We forget how big God is because we forget to be thankful.  Thankfulness is remembering what God has done in the past and it produces hope for the future.  When we begin to remember His goodness and His faithfulness, we are refocusing our trust and putting our hope in Him.  Truthfully, if we really understood His role in our lives and the greatness of Who He is as well as His heart towards us, we wouldn’t fear or become anxious about anything.  Unfortunately, we do forget.  Sometimes we have never seen.  It is crucial that we come to know how much He loves us and if we can’t see that, ask Him to help us to see clearly.  Thankfulness refocuses our hearts on Who He is.

We have a thankfulness jar at our house because I want our family to have a personal track record of God’s movement in our lives.  We write on a rock every time God answers a prayer or does something on our behalf and place it in a jar.  When we hit a season or a decision where it is hard to focus on God instead of the situation, we can pull the rocks out and remember His faithfulness and have hope of His faithfulness for the situation at hand.  This comes from Joshua 4:6 when God had miraculously split the Jordan like He had split the Red Sea for the Israelites to pass through on dry ground with the Ark of the Covenant (symbolic of God’s Presence) before them.  God told them to set up stones of remembrance in that place.  This is the point of the story where this verse picks up.  Josuah 4:6 In the future when your children ask you, “What do these stones mean?” tell them that the flow of the Jordan was cut off before the ark of the convenant of hte Lord.  When it crossed the Jordan, the waters of the Jordan were cut off.  these stones are to be a memorial to the people of Israel forever.  Over and over God instructs the Israelites to remember the things He had done and to tell them to their children.  Thankfulnes to God is a cure for anxiety because it focuses our hearts on the faithfulness of God.  Thankfulness produces hope and anxiety produces hopelessness.  If there is a place in our lives where hopelessness and anxiety rules, we need to look at if we have forgotten thankfulness.  We need to refocus on how big God is and that He is active in each of our lives whether we feel like it or not or whether we know it or not.
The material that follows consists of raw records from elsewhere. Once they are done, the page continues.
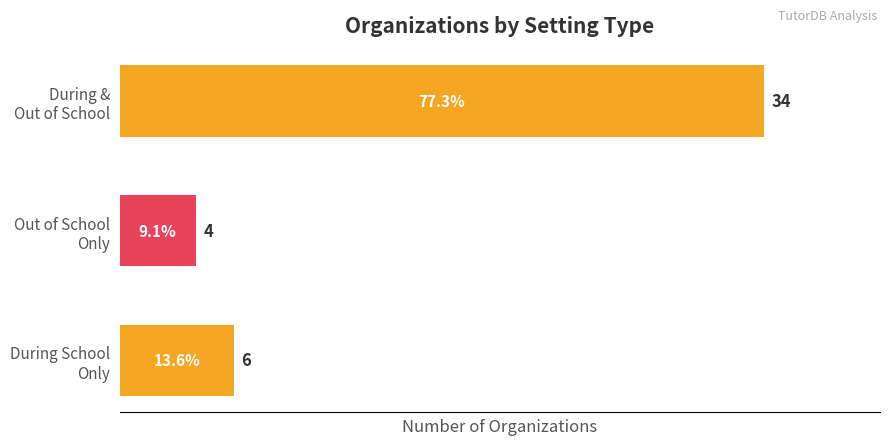

What is the minimum value shown in the chart?

4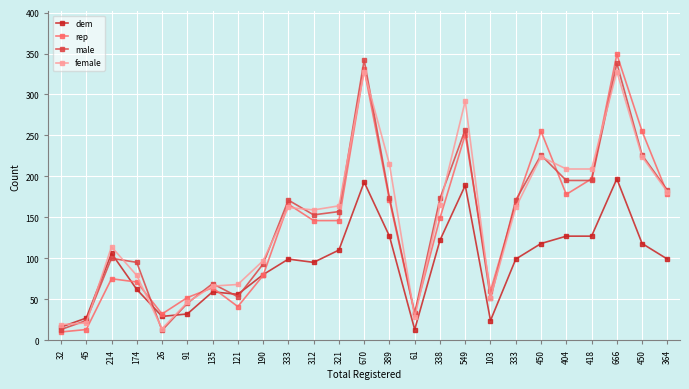

True or false: rep has more than 0 points higher than both neighbors.

True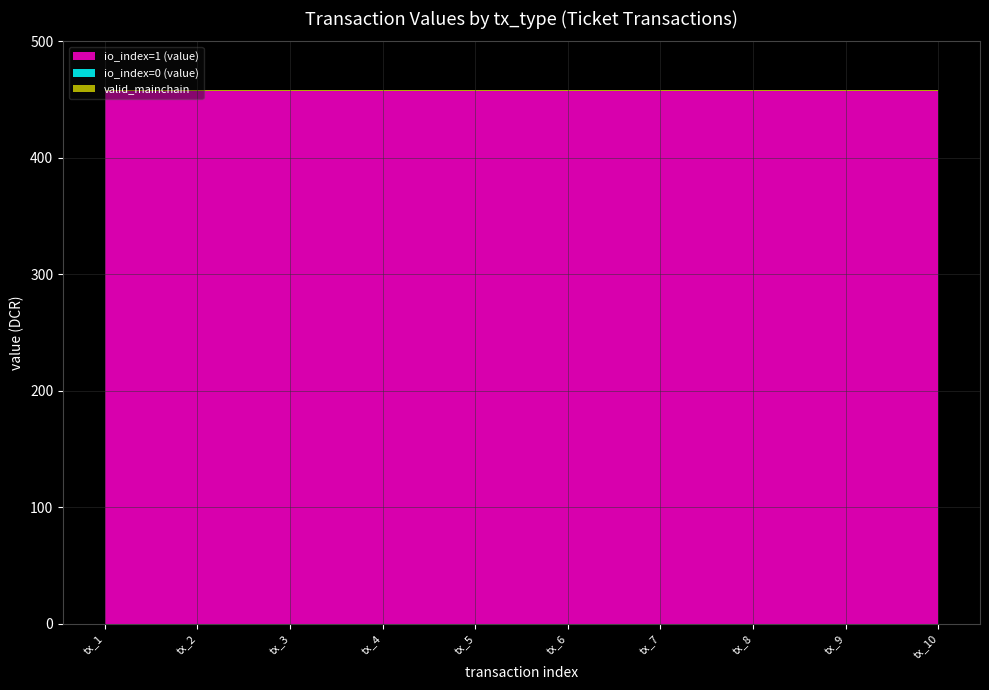

What is the lowest value of the io_index=1 (value) series?

457.4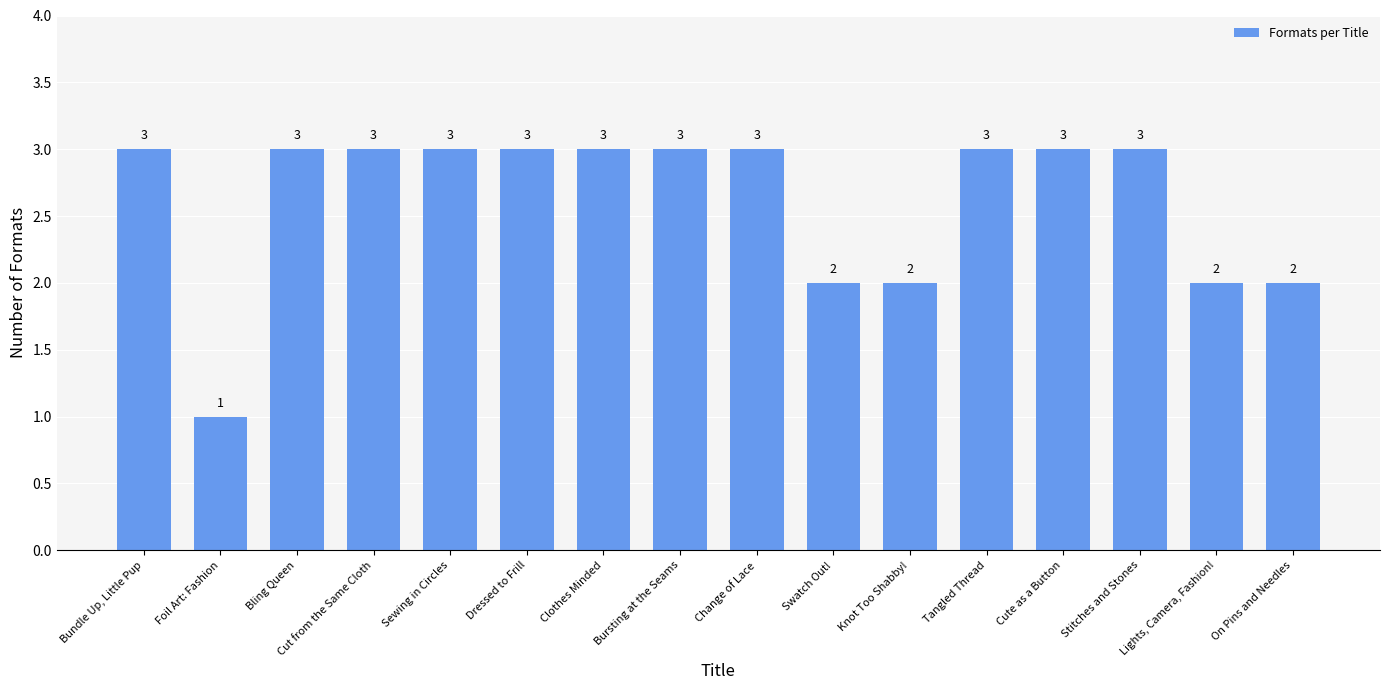

The value at Bundle Up, Little Pup is 3. True or false?

True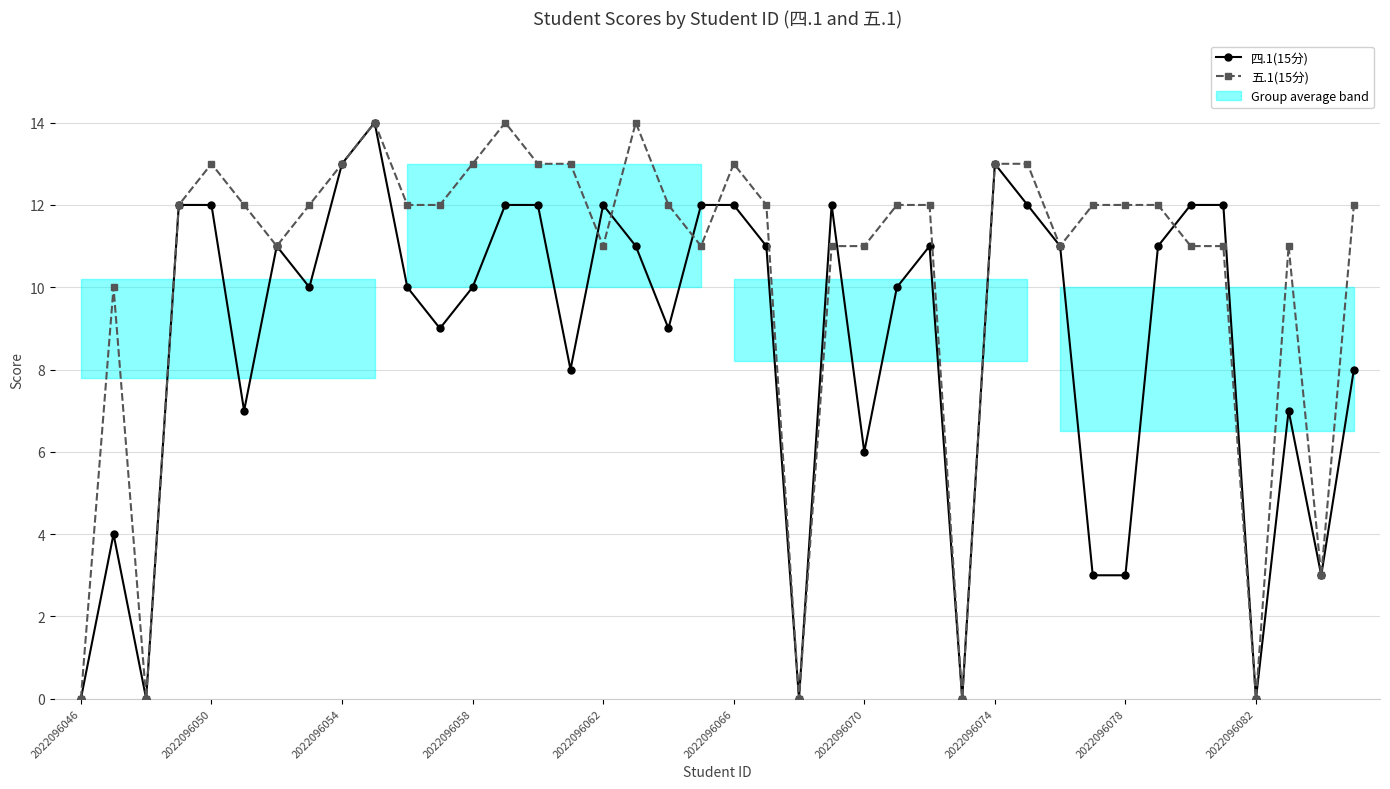

What are all the series names shown in the legend?

四.1(15分), 五.1(15分)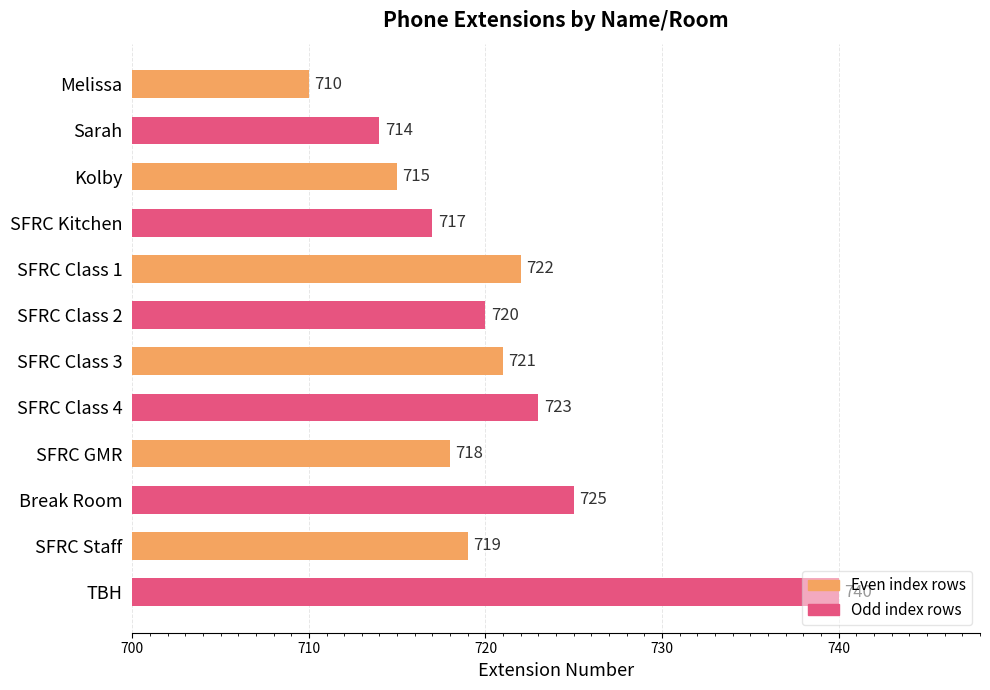

At which label is the value closest to 725?

Break Room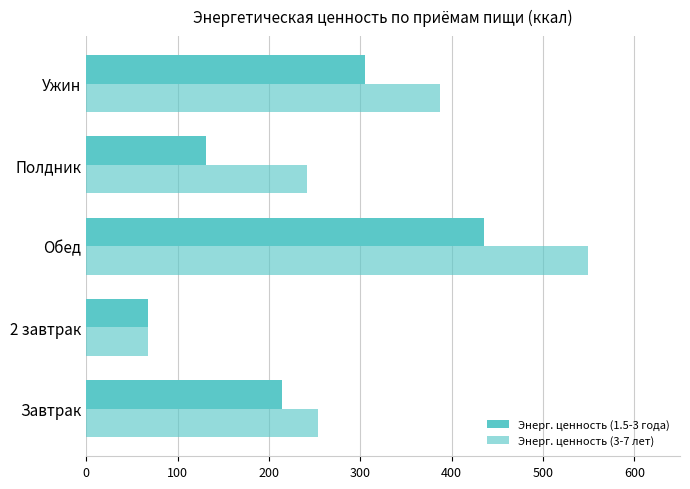

What is the minimum value shown in the chart?

68.0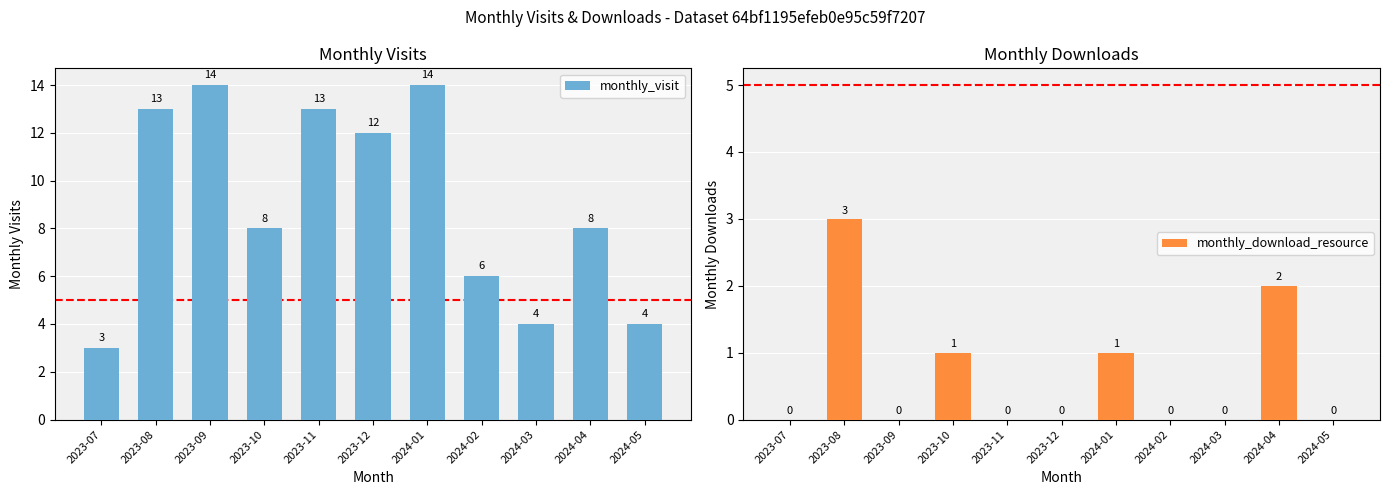

Which series changed the most between 2023-08 and 2024-01?

monthly_download_resource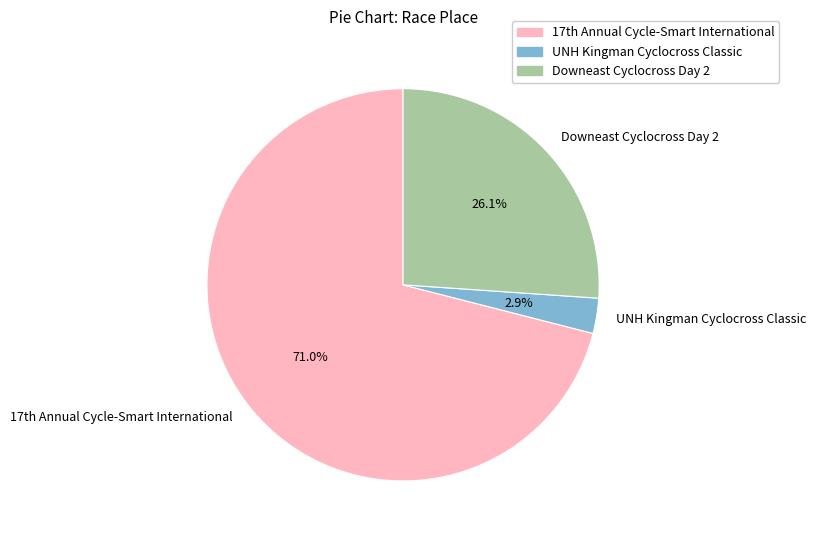

How many segments does this pie chart have?

3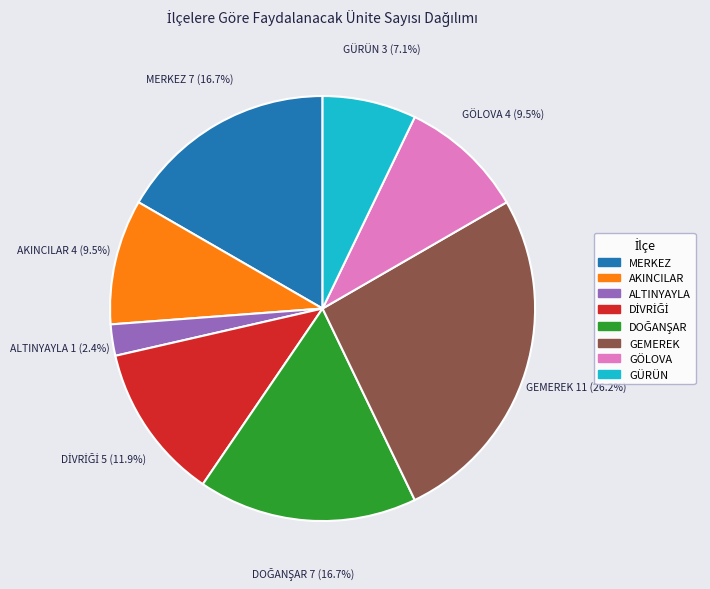

To the nearest percent, what is the average slice percentage?

12%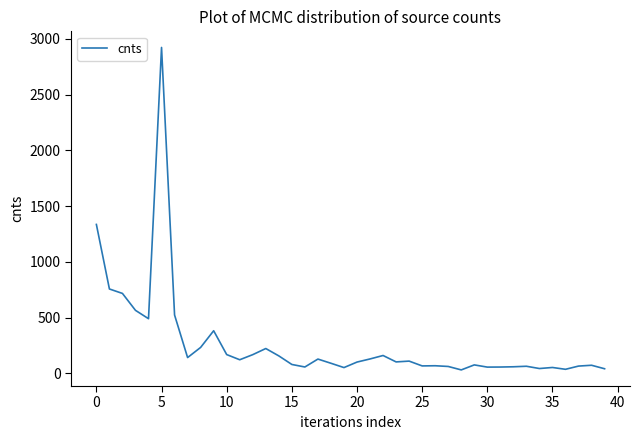

What is the maximum value shown in the chart?

2922.2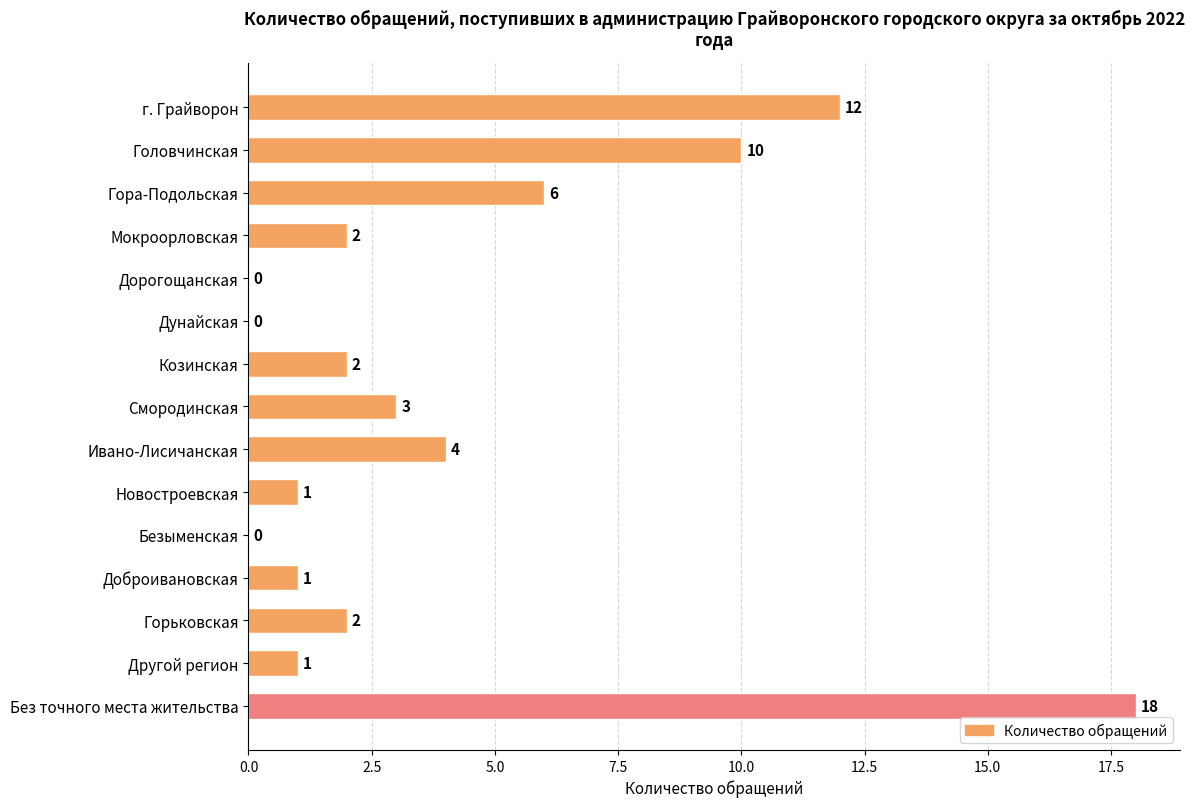

The chart shows a value of 0 at Дорогощанская. True or false?

True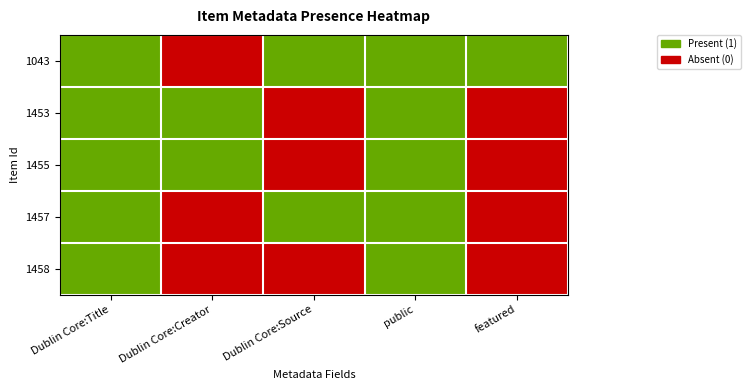

Which label corresponds to the largest value in the chart?

Dublin Core:Title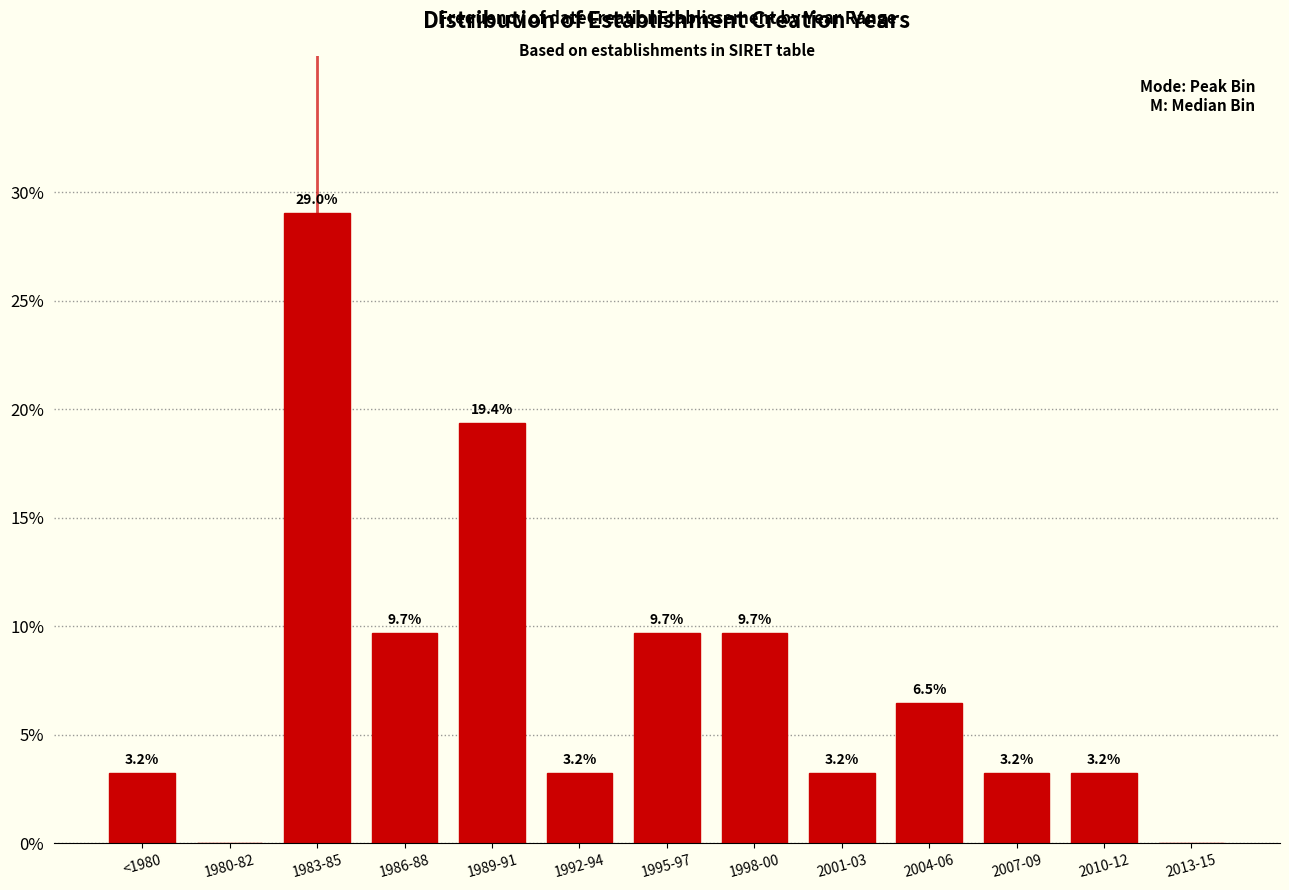

Reading left to right, list all the values displayed in this chart.

<1980=3.2	1980-82=0.0	1983-85=29.0	1986-88=9.7	1989-91=19.4	1992-94=3.2	1995-97=9.7	1998-00=9.7	2001-03=3.2	2004-06=6.5	2007-09=3.2	2010-12=3.2	2013-15=0.0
Let’s look at what’s going on in our hearts.  Is there anxiety and or hopelessness?  Wherever there is anxiety or hopelessness, we can know that our trust is in the wrong place.  Let’s remember the things He has done and focus on Who He is.  He says that those who hope in HIM will never be disappointed in Isaiah 49:23  Life or circumstances will be disappointing, but when we seek God, we will never find less than what we were looking for.  We need to hope in HIM and sometimes we can’t see Him clearly, but He sees us and knows where we’re at.  He promises that if we seek Him we will find Him.  Sometimes we don’t even know how to put our hope in God and we can even say that to Him.  He’s not confused by us and is more than able to teach us to hope in Him.  If He created us, He certainly knows how to help us see Him clearly.

Isaiah 40:31 But those who trust in the Lord will find new strength.  They will soar high on wings like eagles.  They will run and not grow weary.  They will walk and not faint.